Sex, Drugs and Alcohol!

Philippe Thanh 03/06/2016
For some time now, we have been wondering what fly had stung the municipal managers of the department of culture of the City of Paris that they would want, at all costs, to replace individual music lessons with group classes... (See the special investigation on collective practice, published in this issue.)
The measure was first applied to municipal animation centres before returning to threaten our conservatories. Was it just to save money (a well-known song and dance) or cast off the "elitism" of classical musicians (another well-known song and dance) to create so-called "social class mixing"?

In publishing a recent report, dated June 2015, the General Inspectorate of the City of Paris paints an entirely different picture. Entitled "Mission for the prevention, reporting and risk reduction of sexual offenses against minors by officers of the city and the department", this 80-page document (whose author is anonymous and whose list of consultants remains unpublished) points out likely places and circumstances presenting such risks, from municipal swimming pools to the use of smartphones.
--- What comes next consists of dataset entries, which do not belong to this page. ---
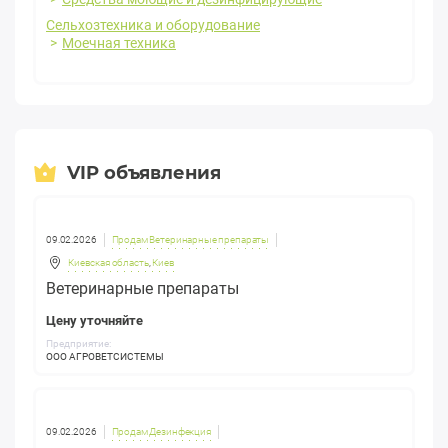
Сельхозтехника и оборудование
Моечная техника
VIP объявления
09.02.2026
Продам Ветеринарные препараты
Киевская область
,
Киев
Ветеринарные препараты
Цену уточняйте
Предприятие:
ООО АГРОВЕТСИСТЕМЫ
09.02.2026
Продам Дезинфекция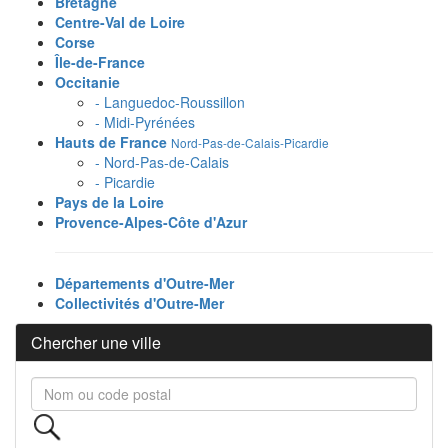
Bretagne
Centre-Val de Loire
Corse
Île-de-France
Occitanie
- Languedoc-Roussillon
- Midi-Pyrénées
Hauts de France
Nord-Pas-de-Calais-Picardie
- Nord-Pas-de-Calais
- Picardie
Pays de la Loire
Provence-Alpes-Côte d'Azur
Départements d'Outre-Mer
Collectivités d'Outre-Mer
Chercher une ville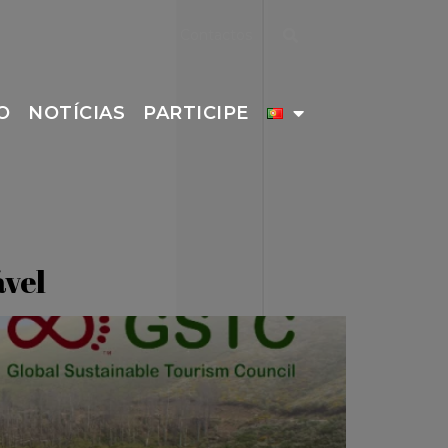
Contactos
O
NOTÍCIAS
PARTICIPE
ável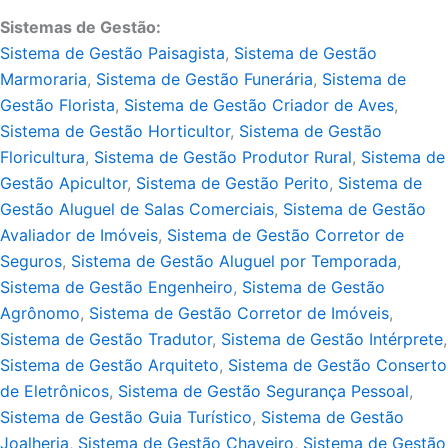
Sistemas de Gestão:
Sistema de Gestão Paisagista
,
Sistema de Gestão
Marmoraria
,
Sistema de Gestão Funerária
,
Sistema de
Gestão Florista
,
Sistema de Gestão Criador de Aves
,
Sistema de Gestão Horticultor
,
Sistema de Gestão
Floricultura
,
Sistema de Gestão Produtor Rural
,
Sistema de
Gestão Apicultor
,
Sistema de Gestão Perito
,
Sistema de
Gestão Aluguel de Salas Comerciais
,
Sistema de Gestão
Avaliador de Imóveis
,
Sistema de Gestão Corretor de
Seguros
,
Sistema de Gestão Aluguel por Temporada
,
Sistema de Gestão Engenheiro
,
Sistema de Gestão
Agrônomo
,
Sistema de Gestão Corretor de Imóveis
,
Sistema de Gestão Tradutor
,
Sistema de Gestão Intérprete
,
Sistema de Gestão Arquiteto
,
Sistema de Gestão Conserto
de Eletrônicos
,
Sistema de Gestão Segurança Pessoal
,
Sistema de Gestão Guia Turístico
,
Sistema de Gestão
Joalheria
,
Sistema de Gestão Chaveiro
,
Sistema de Gestão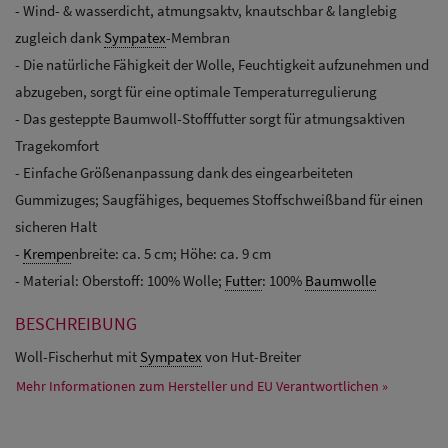
- Wind- & wasserdicht, atmungsaktv, knautschbar & langlebig
zugleich dank
Sympatex
-Membran
- Die natürliche Fähigkeit der Wolle, Feuchtigkeit aufzunehmen und
abzugeben, sorgt für eine optimale Temperaturregulierung
- Das gesteppte Baumwoll-Stofffutter sorgt für atmungsaktiven
Tragekomfort
- Einfache Größenanpassung dank des eingearbeiteten
Gummizuges; Saugfähiges, bequemes Stoffschweißband für einen
sicheren Halt
-
Krempe
nbreite: ca. 5 cm; Höhe: ca. 9 cm
- Material: Oberstoff: 100% Wolle;
Futter
: 100%
Baumwolle
BESCHREIBUNG
Woll-Fischerhut mit
Sympatex
von Hut-Breiter
Mehr Informationen zum Hersteller und EU Verantwortlichen »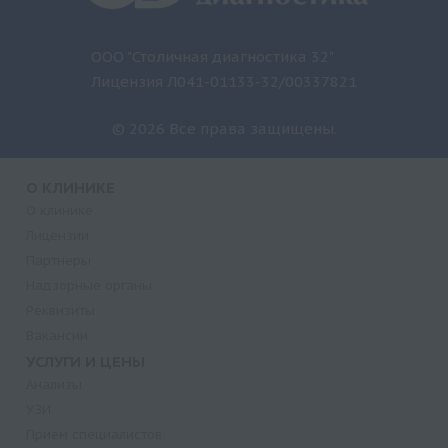
ООО "Столичная диагностика 32"
Лицензия Л041-01133-32/00337821
© 2026 Все права защищены.
О КЛИНИКЕ
О клинике
Лицензии
Партнеры
Надзорные органы
Реквизиты
Вакансии
УСЛУГИ И ЦЕНЫ
Анализы
УЗИ
Прием специалистов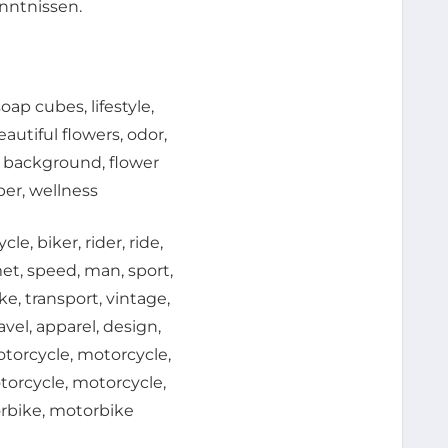
nntnissen.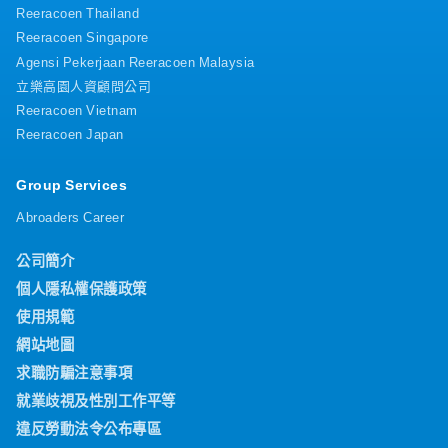
Reeracoen Thailand
Reeracoen Singapore
Agensi Pekerjaan Reeracoen Malaysia
立樂高園人資顧問公司
Reeracoen Vietnam
Reeracoen Japan
Group Services
Abroaders Career
公司簡介
個人隱私權保護政策
使用規範
網站地圖
求職防騙注意事項
就業歧視及性別工作平等
違反勞動法令公布專區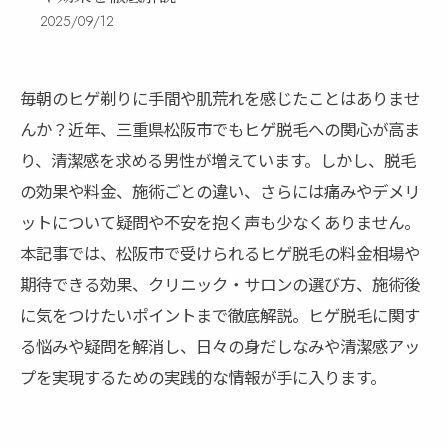
2025/09/12
毎朝のヒゲ剃りに手間や肌荒れを感じたことはありませ
んか？近年、三重県松阪市でもヒゲ脱毛への関心が高ま
り、清潔感を求める男性が増えています。しかし、脱毛
の効果や料金、施術ごとの違い、さらには痛みやデメリ
ットについて疑問や不安を抱く声も少なくありません。
本記事では、松阪市で受けられるヒゲ脱毛の料金相場や
期待できる効果、クリニック・サロンの選び方、施術後
に気をつけたいポイントまで徹底解説。ヒゲ脱毛に関す
る悩みや疑問を解消し、日々の身だしなみや清潔感アッ
プを実現するための実践的な情報が手に入ります。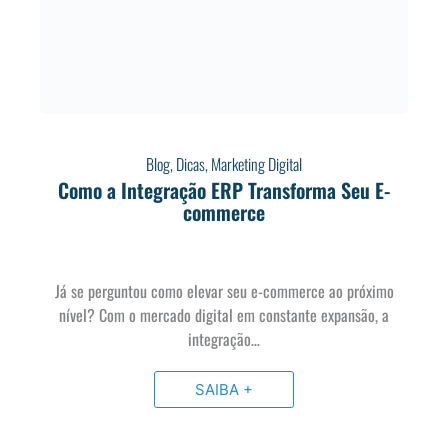
Blog
,
Dicas
,
Marketing Digital
Como a Integração ERP Transforma Seu E-
commerce
Já se perguntou como elevar seu e-commerce ao próximo
nível? Com o mercado digital em constante expansão, a
integração…
SAIBA +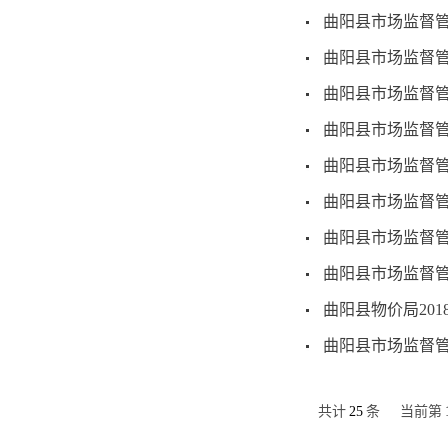
曲阳县市场监督管
曲阳县市场监督管
曲阳县市场监督管
曲阳县市场监督管
曲阳县市场监督管
曲阳县市场监督管
曲阳县市场监督管
曲阳县市场监督管
曲阳县物价局20
曲阳县市场监督管
共计
25
条
当前第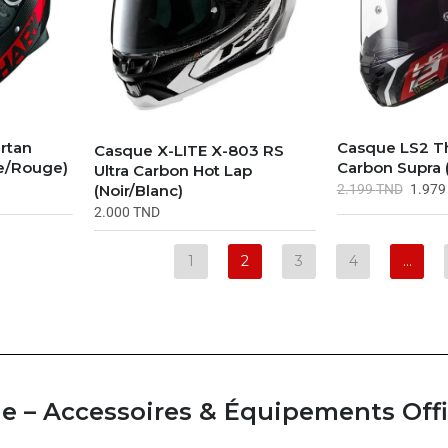
rtan
Casque LS2 T
Casque X-LITE X-803 RS
ne/Rouge)
Carbon Supra 
Ultra Carbon Hot Lap
(Noir/Blanc)
2.199
TND
1.97
2.000
TND
1
2
3
4
…
 – Accessoires & Équipements Offi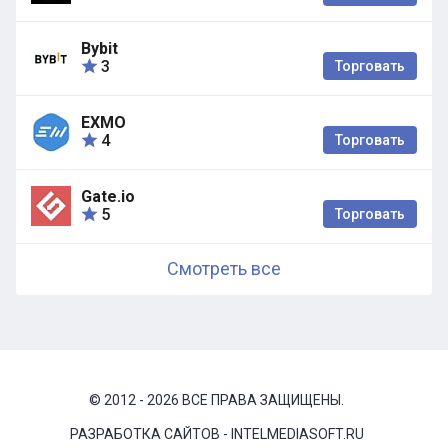
Bybit
3
Торговать
EXMO
4
Торговать
Gate.io
5
Торговать
Смотреть все
© 2012 - 2026 ВСЕ ПРАВА ЗАЩИЩЕНЫ.
РАЗРАБОТКА САЙТОВ - INTELMEDIASOFT.RU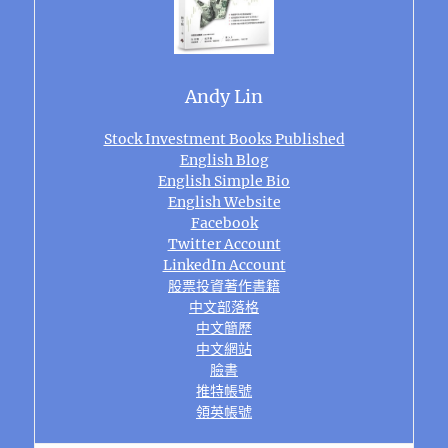
Andy Lin
Stock Investment Books Published
English Blog
English Simple Bio
English Website
Facebook
Twitter Account
LinkedIn Account
股票投資著作書籍
中文部落格
中文簡歷
中文網站
臉書
推特帳號
領英帳號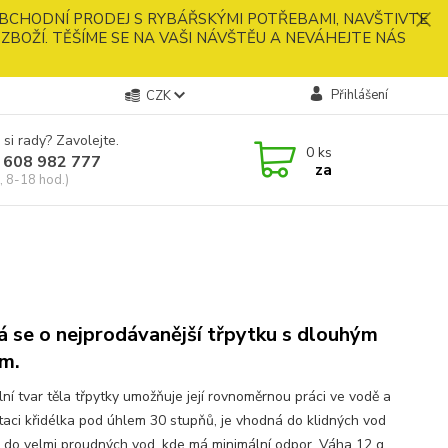
BCHODNÍ PRODEJ S RYBÁŘSKÝMI POTŘEBAMI, NAVŠTIVTE
ZBOŽÍ. TĚŠÍME SE NA VAŠI NÁVŠTĚU A NEVÁHEJTE NÁS
Přihlášení
CZK
 si rady? Zavolejte.
0
ks
 608 982 777
za
, 8-18 hod.)
á se o nejprodávanější třpytku s dlouhým
em.
lní tvar těla třpytky umožňuje její rovnoměrnou práci ve vodě a
otaci křidélka pod úhlem 30 stupňů, je vhodná do klidných vod
 do velmi proudných vod, kde má minimální odpor. Váha 12 g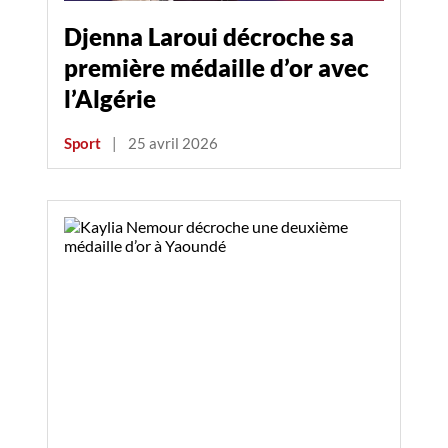
Djenna Laroui décroche sa
première médaille d’or avec
l’Algérie
Sport
|
25 avril 2026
Conservatories figure in prominent position.

Let us the say this loud and clear: everyone must agree with a community taking measures against such grievous abuses. Unfortunately, this report casts discredit on all teachers.

Extract:
"Individual lessons in conservatories carry a risk of serious incidents, in particular because of the close, seductive, long-term teacher/student relationship, and in musical context marked by the commoditization of romantic and sexual relationships between teacher and student, particularly with reference to the relations maintained by famous musicians... [Here the paper version of this report shamelessly makes reference to a renowned performer and her teacher. This reference was recently removed from the online version on the website of the City of Paris]. The mission recommends limiting individual lessons in order to systematically focus on group courses". And from the same barrel, there is even a paragraph judging that musical workshops are conducive to "nightlife in the presence of drugs and alcohol."

In other words, our teachers are suspected of being potential criminals - of not teaching in order to transmit their passion for music, but rather to satisfy other passions. Should any such cases be proven, they should be treated - individually - by the justice system, but in no way what-so-ever allowing this to discredit the entire teaching faculty. The reactions of our music teachers have been numerous, especially on social networks, shocked and appalled by this mass execution that will inevitably alienate some parents towards them.

And this might well be the mechanism by which individual music lessons are finally eliminated.

As one teacher said, with as much force as acuity, these people "are capable of destroying the Mona Lisa just to crush a spider on it."